[Input — start]
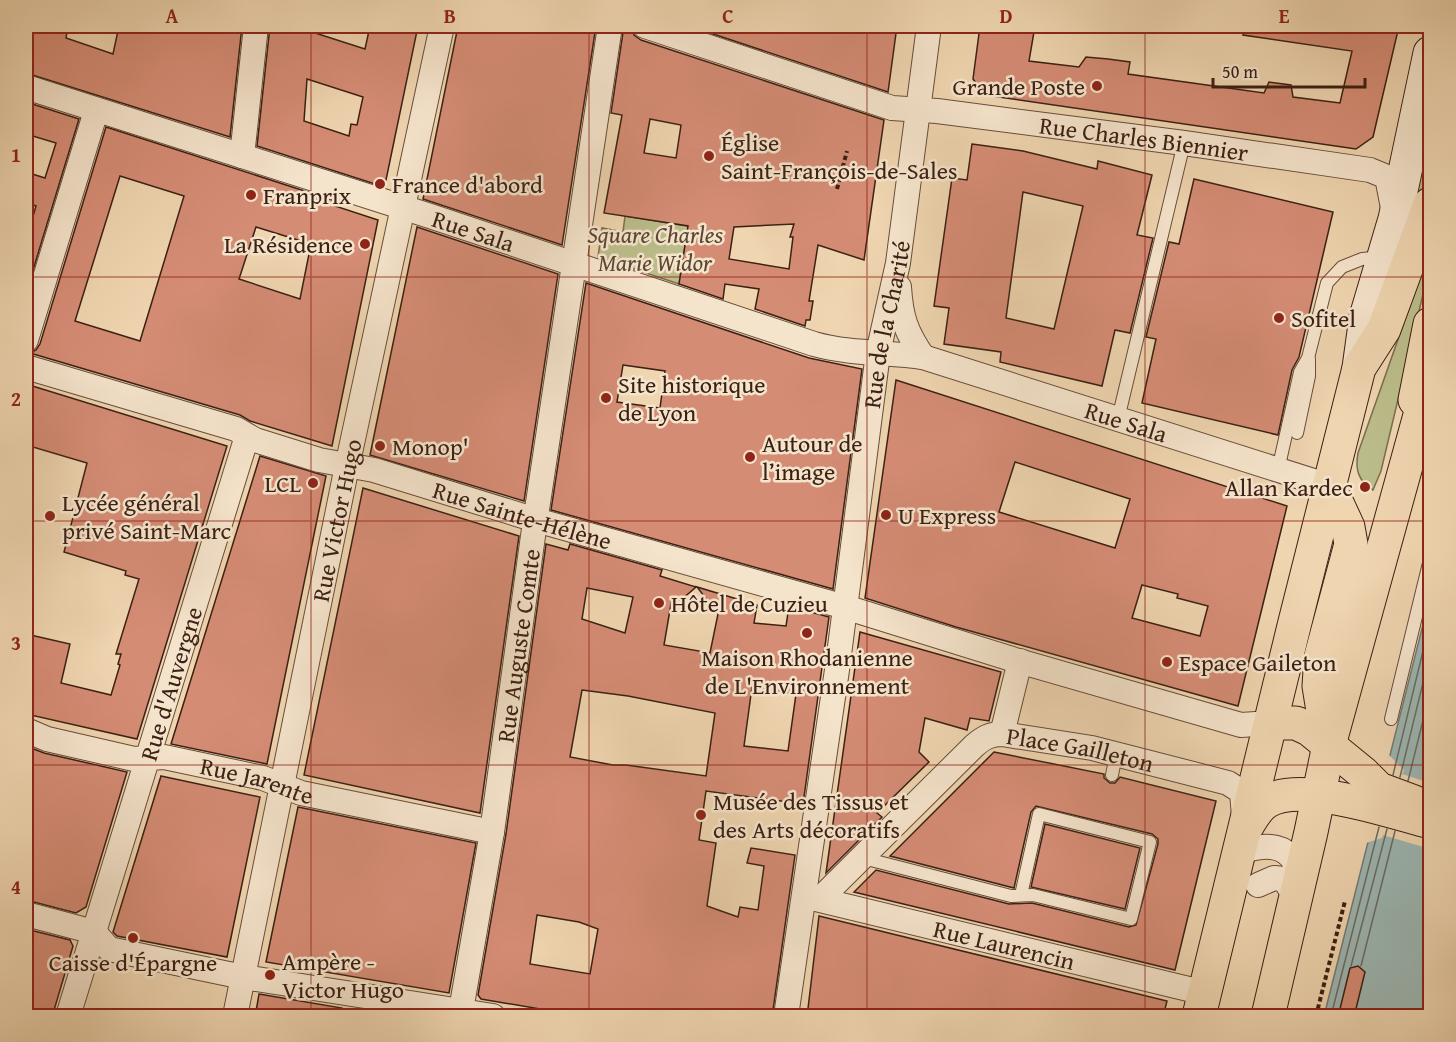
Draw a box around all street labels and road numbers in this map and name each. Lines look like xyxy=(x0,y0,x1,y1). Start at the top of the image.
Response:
street label: Rue Charles Biennier xyxy=(1037,107,1251,170)
street label: Rue Sala xyxy=(428,201,520,261)
street label: Rue de la Charité xyxy=(854,238,918,410)
street label: Rue Sala xyxy=(1081,392,1172,451)
street label: Rue Victor Hugo xyxy=(302,435,370,605)
street label: Rue Sainte-Hélène xyxy=(429,472,616,558)
street label: Rue Auguste Comte xyxy=(487,547,549,745)
street label: Rue d'Auvergne xyxy=(130,602,211,765)
street label: Place Gailleton xyxy=(1004,717,1158,781)
street label: Rue Jarente xyxy=(197,748,316,813)
street label: Rue Laurencin xyxy=(930,910,1079,979)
[Input — finish]
-- What you should do --
All of the material above must be retyped exactly, line for line, with the images dropped.

-- Problem solution --
Draw a box around all street labels and road numbers in this map and name each. Lines look like xyxy=(x0,y0,x1,y1). Start at the top of the image.
Response:
street label: Rue Charles Biennier xyxy=(1037,107,1251,170)
street label: Rue Sala xyxy=(428,201,520,261)
street label: Rue de la Charité xyxy=(854,238,918,410)
street label: Rue Sala xyxy=(1081,392,1172,451)
street label: Rue Victor Hugo xyxy=(302,435,370,605)
street label: Rue Sainte-Hélène xyxy=(429,472,616,558)
street label: Rue Auguste Comte xyxy=(487,547,549,745)
street label: Rue d'Auvergne xyxy=(130,602,211,765)
street label: Place Gailleton xyxy=(1004,717,1158,781)
street label: Rue Jarente xyxy=(197,748,316,813)
street label: Rue Laurencin xyxy=(930,910,1079,979)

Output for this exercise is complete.